Lieutenant Millet appeared on the platform. He was all skin and bone, with long cowboy legs. A bullet in the knee made him limp. In his hand he held a piece of paper, bamboo paper of such poor quality that one could only write on it in pencil. His expression was solemn and self-important.

He began by stating some grotesque perversions of the truth, which made no impression on the old hands but dumbfounded the new arrivals.

“Statistics show that the government of Indo-China made a point of lowering the birth-rate . . . Certain districts of North Viet-Nam were systematically starved so that the population might be transported as labourers to swell the slave-camps of the big plantations in Cochin-China. Wives were separated from their husbands to increase their output. In order to restrict the transport of rice to the North, thousands of women, children and old people were exterminated. The coolies were never known to come back from the plantations . . .”

The clan of old hands was well organized—in the first row, the two officers who were Communists or who thought they were; then the progressive group leaders, listening attentively, nodding assent, taking notes; behind them, the “mob” chatting together under their breath, applauding every so often and endlessly discussing what they were going to do with their four years' back-pay which was automatically piling up in their bank accounts. For all these tattered officers were millionaires and kept dreaming, though without much hope, of the cars they would buy and the gargantuan meals they would eat in the big three-star restaurants.

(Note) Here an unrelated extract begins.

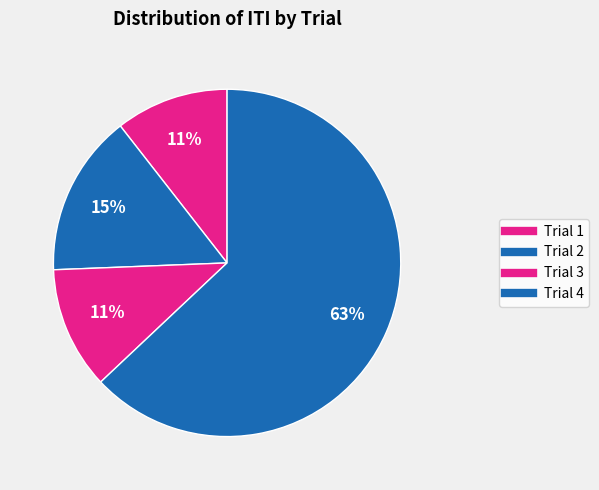

How many slices are in this pie chart?

4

Captain Verdier leaned over towards his neighbour:

“A newcomer told me that Lapérouse is not what it was, that the Tour d'Argent now leads the field. I was planning to take my wife there. Most annoying.”

“And what about the Vedette, the new Vedette?” his comrade replied. “Pretty cheesy, it seems, and eats up gas.”

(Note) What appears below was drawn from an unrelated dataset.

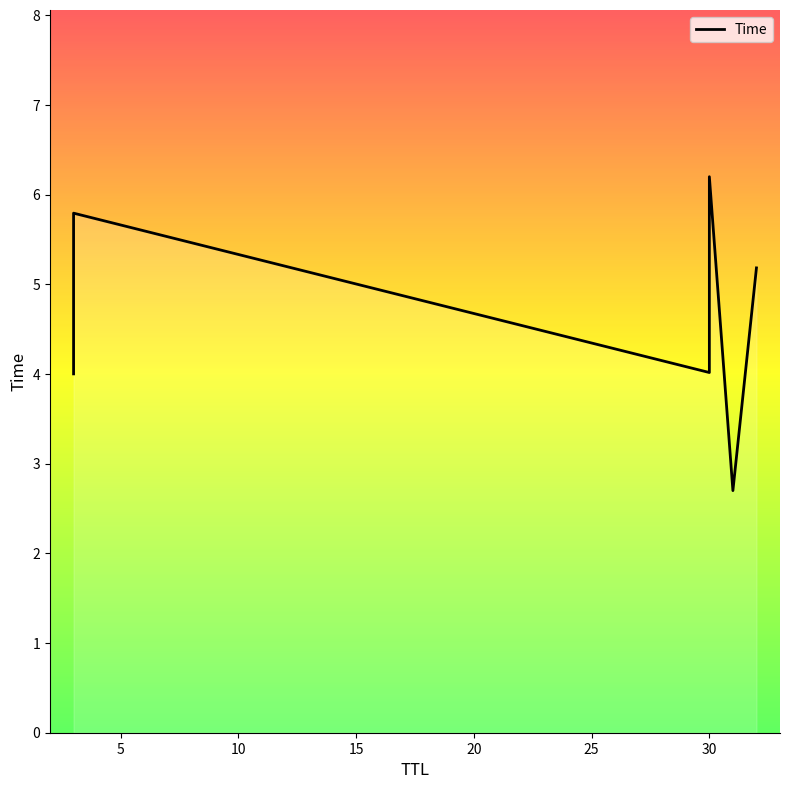

Which label corresponds to the smallest value in the chart?

31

“I'll treat myself to wine,” said Pestagas in his Bordeaux accent, “nothing but wine seeing as how I haven't had any for four years. I'll have a barrel hung over my bed with a pipe attached to it, and when I can't take any more through my mouth, I'll stuff it up my nostrils and after that damned if I don't take it like an enema!”

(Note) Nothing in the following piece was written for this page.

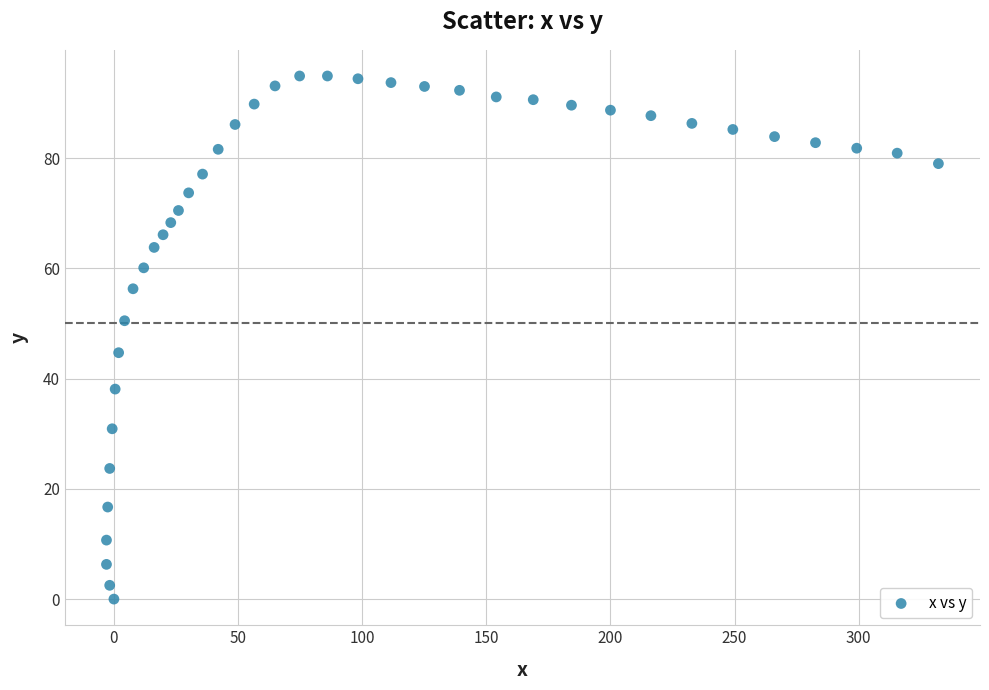

What Y value in the scatter plot is closest to 47?

44.7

There was complete silence as Lieutenant Millet embarked on the interesting part: his own self-examination.

“Comrades,” he declared, “the best illustration of the horrors of colonialism in Indo-China is myself. During my first tour of duty, from
1947
to
1949
, I held the Minh-Thanh post in the Mekong delta. With my platoon of mercenaries, who hated the workers and the people, for they all came from the wealthy districts of Boulogne-Billancourt and La Villette, we led a life of idleness and, since idleness breeds vice, we were all vicious.”

“But Boulogne isn't a wealthy district!” Pinières protested.